L’audience du procès Rebo Tchulo s’est achevée hier à 22 h 40, heure locale, Après des semaines de débats, le tribunal a annoncé que le verdict tant attendu sera rendu le 20 août 2026. Un délai de réflexion qui laisse place à toutes les spéculations, alors que la pression médiatique et populaire ne faiblit pas autour de cette affaire aux multiples ramifications.
« Je ne suis habituée qu’à dire la vérité »
Lors de sa dernière prise de parole avant le délibéré, Rebo Tchulo a livré une allocution empreinte d’émotion, de foi et de détermination. Face au président du tribunal, elle a martelé son innocence avec la conviction des jours sombres.
« Depuis le début de ce procès, je ne fais que dire la vérité. Depuis que ce dossier a débuté, je n’ai pas de paix. Heureusement, le Seigneur me donne la force de tenir. » a-t-elle déclaré, la voix parfois brisée mais ferme.
L’artiste, qui n’a cessé de se présenter comme une chrétienne pratiquante, a opposé sa foi à ce qu’elle considère comme un acharnement : « Je suis chrétienne et je ne suis pas habituée à mentir. Je dis toujours la vérité, rien que la vérité. »

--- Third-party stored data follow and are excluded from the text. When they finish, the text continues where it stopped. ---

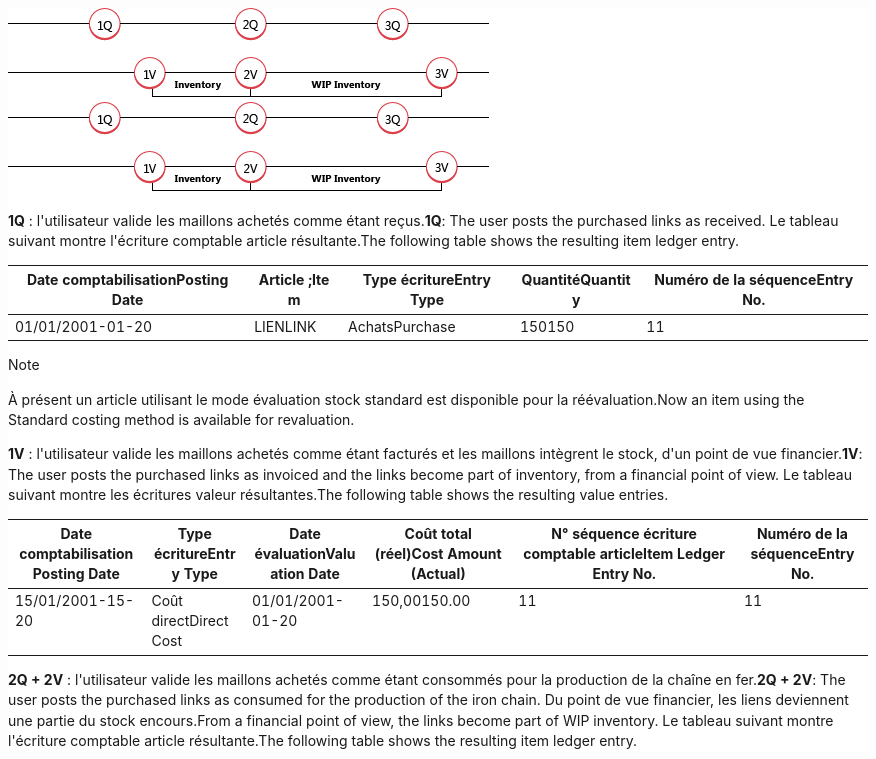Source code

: <span data-ttu-id="33086-126">![Stock et réévaluation TEC](media/design_details_inventory_costing_10_revaluation_wip.png "design_details_inventory_costing_10_revaluation_wip")</span><span class="sxs-lookup"><span data-stu-id="33086-126">![WIP inventory and revaluation](media/design_details_inventory_costing_10_revaluation_wip.png "design_details_inventory_costing_10_revaluation_wip")</span></span>  

<span data-ttu-id="33086-127">**1Q** : l'utilisateur valide les maillons achetés comme étant reçus.</span><span class="sxs-lookup"><span data-stu-id="33086-127">**1Q**: The user posts the purchased links as received.</span></span> <span data-ttu-id="33086-128">Le tableau suivant montre l'écriture comptable article résultante.</span><span class="sxs-lookup"><span data-stu-id="33086-128">The following table shows the resulting item ledger entry.</span></span>  

|<span data-ttu-id="33086-129">Date comptabilisation</span><span class="sxs-lookup"><span data-stu-id="33086-129">Posting Date</span></span>|<span data-ttu-id="33086-130">Article ;</span><span class="sxs-lookup"><span data-stu-id="33086-130">Item</span></span>|<span data-ttu-id="33086-131">Type écriture</span><span class="sxs-lookup"><span data-stu-id="33086-131">Entry Type</span></span>|<span data-ttu-id="33086-132">Quantité</span><span class="sxs-lookup"><span data-stu-id="33086-132">Quantity</span></span>|<span data-ttu-id="33086-133">Numéro de la séquence</span><span class="sxs-lookup"><span data-stu-id="33086-133">Entry No.</span></span>|  
|------------------|----------|----------------|--------------|---------------|  
|<span data-ttu-id="33086-134">01/01/20</span><span class="sxs-lookup"><span data-stu-id="33086-134">01-01-20</span></span>|<span data-ttu-id="33086-135">LIEN</span><span class="sxs-lookup"><span data-stu-id="33086-135">LINK</span></span>|<span data-ttu-id="33086-136">Achats</span><span class="sxs-lookup"><span data-stu-id="33086-136">Purchase</span></span>|<span data-ttu-id="33086-137">150</span><span class="sxs-lookup"><span data-stu-id="33086-137">150</span></span>|<span data-ttu-id="33086-138">1</span><span class="sxs-lookup"><span data-stu-id="33086-138">1</span></span>|  

> [!NOTE]  
>  <span data-ttu-id="33086-139">À présent un article utilisant le mode évaluation stock standard est disponible pour la réévaluation.</span><span class="sxs-lookup"><span data-stu-id="33086-139">Now an item using the Standard costing method is available for revaluation.</span></span>  

<span data-ttu-id="33086-140">**1V** : l'utilisateur valide les maillons achetés comme étant facturés et les maillons intègrent le stock, d'un point de vue financier.</span><span class="sxs-lookup"><span data-stu-id="33086-140">**1V**: The user posts the purchased links as invoiced and the links become part of inventory, from a financial point of view.</span></span> <span data-ttu-id="33086-141">Le tableau suivant montre les écritures valeur résultantes.</span><span class="sxs-lookup"><span data-stu-id="33086-141">The following table shows the resulting value entries.</span></span>  

|<span data-ttu-id="33086-142">Date comptabilisation</span><span class="sxs-lookup"><span data-stu-id="33086-142">Posting Date</span></span>|<span data-ttu-id="33086-143">Type écriture</span><span class="sxs-lookup"><span data-stu-id="33086-143">Entry Type</span></span>|<span data-ttu-id="33086-144">Date évaluation</span><span class="sxs-lookup"><span data-stu-id="33086-144">Valuation Date</span></span>|<span data-ttu-id="33086-145">Coût total (réel)</span><span class="sxs-lookup"><span data-stu-id="33086-145">Cost Amount (Actual)</span></span>|<span data-ttu-id="33086-146">N° séquence écriture comptable article</span><span class="sxs-lookup"><span data-stu-id="33086-146">Item Ledger Entry No.</span></span>|<span data-ttu-id="33086-147">Numéro de la séquence</span><span class="sxs-lookup"><span data-stu-id="33086-147">Entry No.</span></span>|  
|------------------|----------------|--------------------|----------------------------|---------------------------|---------------|  
|<span data-ttu-id="33086-148">15/01/20</span><span class="sxs-lookup"><span data-stu-id="33086-148">01-15-20</span></span>|<span data-ttu-id="33086-149">Coût direct</span><span class="sxs-lookup"><span data-stu-id="33086-149">Direct Cost</span></span>|<span data-ttu-id="33086-150">01/01/20</span><span class="sxs-lookup"><span data-stu-id="33086-150">01-01-20</span></span>|<span data-ttu-id="33086-151">150,00</span><span class="sxs-lookup"><span data-stu-id="33086-151">150.00</span></span>|<span data-ttu-id="33086-152">1</span><span class="sxs-lookup"><span data-stu-id="33086-152">1</span></span>|<span data-ttu-id="33086-153">1</span><span class="sxs-lookup"><span data-stu-id="33086-153">1</span></span>|  

 <span data-ttu-id="33086-154">**2Q + 2V** : l'utilisateur valide les maillons achetés comme étant consommés pour la production de la chaîne en fer.</span><span class="sxs-lookup"><span data-stu-id="33086-154">**2Q + 2V**: The user posts the purchased links as consumed for the production of the iron chain.</span></span> <span data-ttu-id="33086-155">Du point de vue financier, les liens deviennent une partie du stock encours.</span><span class="sxs-lookup"><span data-stu-id="33086-155">From a financial point of view, the links become part of WIP inventory.</span></span>  <span data-ttu-id="33086-156">Le tableau suivant montre l'écriture comptable article résultante.</span><span class="sxs-lookup"><span data-stu-id="33086-156">The following table shows the resulting item ledger entry.</span></span>  
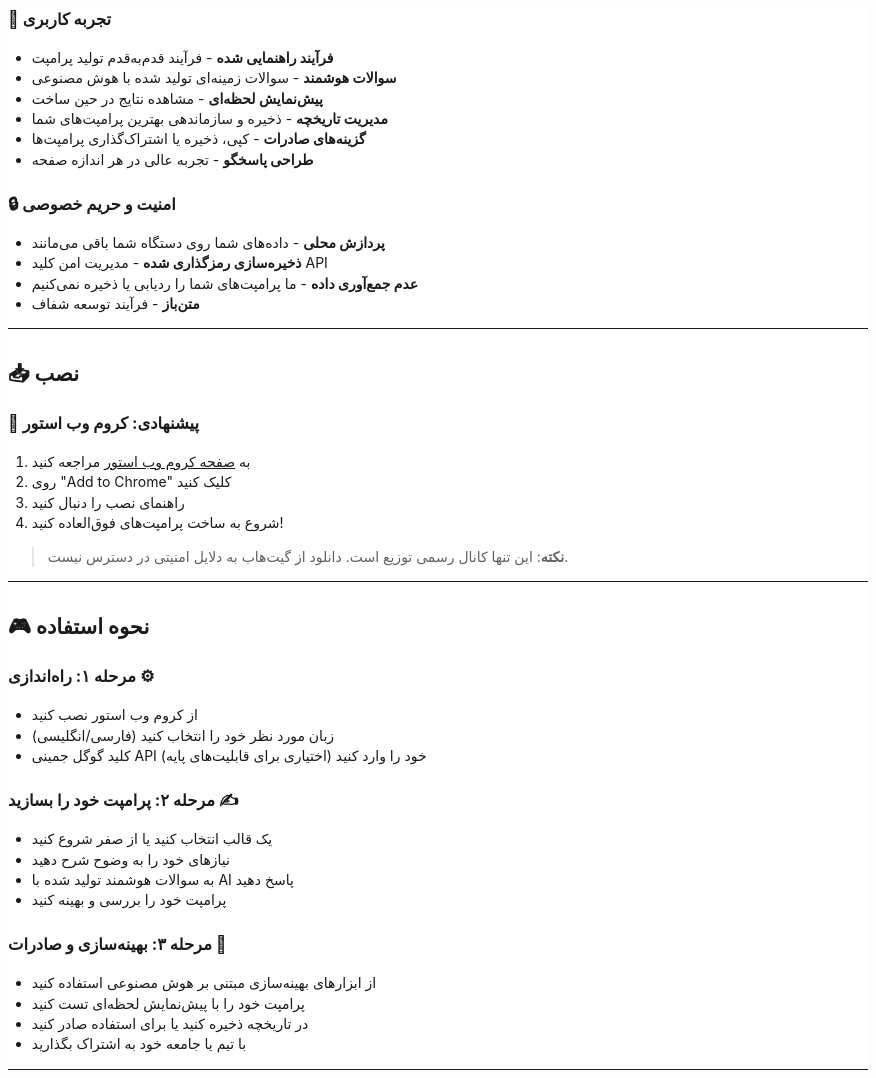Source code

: ### 🎨 **تجربه کاربری**
- **فرآیند راهنمایی شده** - فرآیند قدم‌به‌قدم تولید پرامپت
- **سوالات هوشمند** - سوالات زمینه‌ای تولید شده با هوش مصنوعی
- **پیش‌نمایش لحظه‌ای** - مشاهده نتایج در حین ساخت
- **مدیریت تاریخچه** - ذخیره و سازماندهی بهترین پرامپت‌های شما
- **گزینه‌های صادرات** - کپی، ذخیره یا اشتراک‌گذاری پرامپت‌ها
- **طراحی پاسخگو** - تجربه عالی در هر اندازه صفحه

### 🔒 **امنیت و حریم خصوصی**
- **پردازش محلی** - داده‌های شما روی دستگاه شما باقی می‌مانند
- **ذخیره‌سازی رمزگذاری شده** - مدیریت امن کلید API
- **عدم جمع‌آوری داده** - ما پرامپت‌های شما را ردیابی یا ذخیره نمی‌کنیم
- **متن‌باز** - فرآیند توسعه شفاف

---

## 📥 **نصب**

### 🌟 **پیشنهادی: کروم وب استور**
1. به [صفحه کروم وب استور](https://chromewebstore.google.com/detail/prompt-assistant-ai-promp/khjjnklmccfmbidflahakjameliioidm) مراجعه کنید
2. روی "Add to Chrome" کلیک کنید
3. راهنمای نصب را دنبال کنید
4. شروع به ساخت پرامپت‌های فوق‌العاده کنید!

> **نکته**: این تنها کانال رسمی توزیع است. دانلود از گیت‌هاب به دلایل امنیتی در دسترس نیست.

---

## 🎮 **نحوه استفاده**

### **مرحله ۱: راه‌اندازی** ⚙️
- از کروم وب استور نصب کنید
- زبان مورد نظر خود را انتخاب کنید (فارسی/انگلیسی)
- کلید گوگل جمینی API خود را وارد کنید (اختیاری برای قابلیت‌های پایه)

### **مرحله ۲: پرامپت خود را بسازید** ✍️
- یک قالب انتخاب کنید یا از صفر شروع کنید
- نیازهای خود را به وضوح شرح دهید
- به سوالات هوشمند تولید شده با AI پاسخ دهید
- پرامپت خود را بررسی و بهینه کنید

### **مرحله ۳: بهینه‌سازی و صادرات** 🚀
- از ابزارهای بهینه‌سازی مبتنی بر هوش مصنوعی استفاده کنید
- پرامپت خود را با پیش‌نمایش لحظه‌ای تست کنید
- در تاریخچه ذخیره کنید یا برای استفاده صادر کنید
- با تیم یا جامعه خود به اشتراک بگذارید

---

« On me colle des maris, je suis choquée »
Mais au-delà de la défense juridique, Rebo Tchulo a vigoureusement dénoncé ce qu’elle perçoit comme un procès en réputation mené en parallèle des débats judiciaires.
« Dans ce dossier, je suis innocente. Je n’y suis pour rien et je n’ai aucune relation avec les militaires. Je n’ai jamais appelé quelqu’un pour intervenir, qu’il soit militaire ou membre du gouvernement. » a-t-elle insisté, en prenant soin de regarder l’auditoire et les journalistes.
Puis, dans un élan plus personnel, elle a ajouté : « Tout le pays m’a collé des maris au dos. Je suis choquée. » Une allusion directe aux rumeurs et aux amalgames qui ont nourri les chroniques people et politiques durant l’instruction, au point de brouiller la frontière entre vie privée et affaire d’État.
« Que chacun soit responsable de ses actes »
S’adressant directement au président du tribunal, elle a lancé un appel solennel :
« Monsieur le Président, que la justice fasse son travail et que chacun soit responsable de ses actes. » Une phrase qui résonne comme une mise en garde, alors que plusieurs zones d’ombre persistent sur le rôle exact des personnes citées dans ce dossier.
La chanteuse s’est dite victime d’un bouc émissaire idéal : « Depuis le début de ce procès, on me fait porter le chapeau. Parce que je suis Rebo ? Parce que je suis une artiste ? » Une question rhétorique qui résume le malaise d’une célébrité prise dans un étau judiciaire et médiatique.
« Devant les hommes, cela ne se voit pas, mais devant Dieu… »
En guise de conclusion, Rebo Tchulo a placé sa dernière cartouche sur le terrain spirituel, un registre qu’elle maîtrise et qui touche une large part de l’opinion congolaise.
« J’ai confiance en la justice. Dieu connaît nos cœurs et il sait qui ment et qui dit la vérité. Même si, devant les hommes, cela ne se voit pas, chaque personne ici qui ment à mon nom paiera devant Dieu. »
Des paroles lourdes de sens, qui sonnent à la fois comme un acte de foi et un avertissement jeté à ses accusateurs.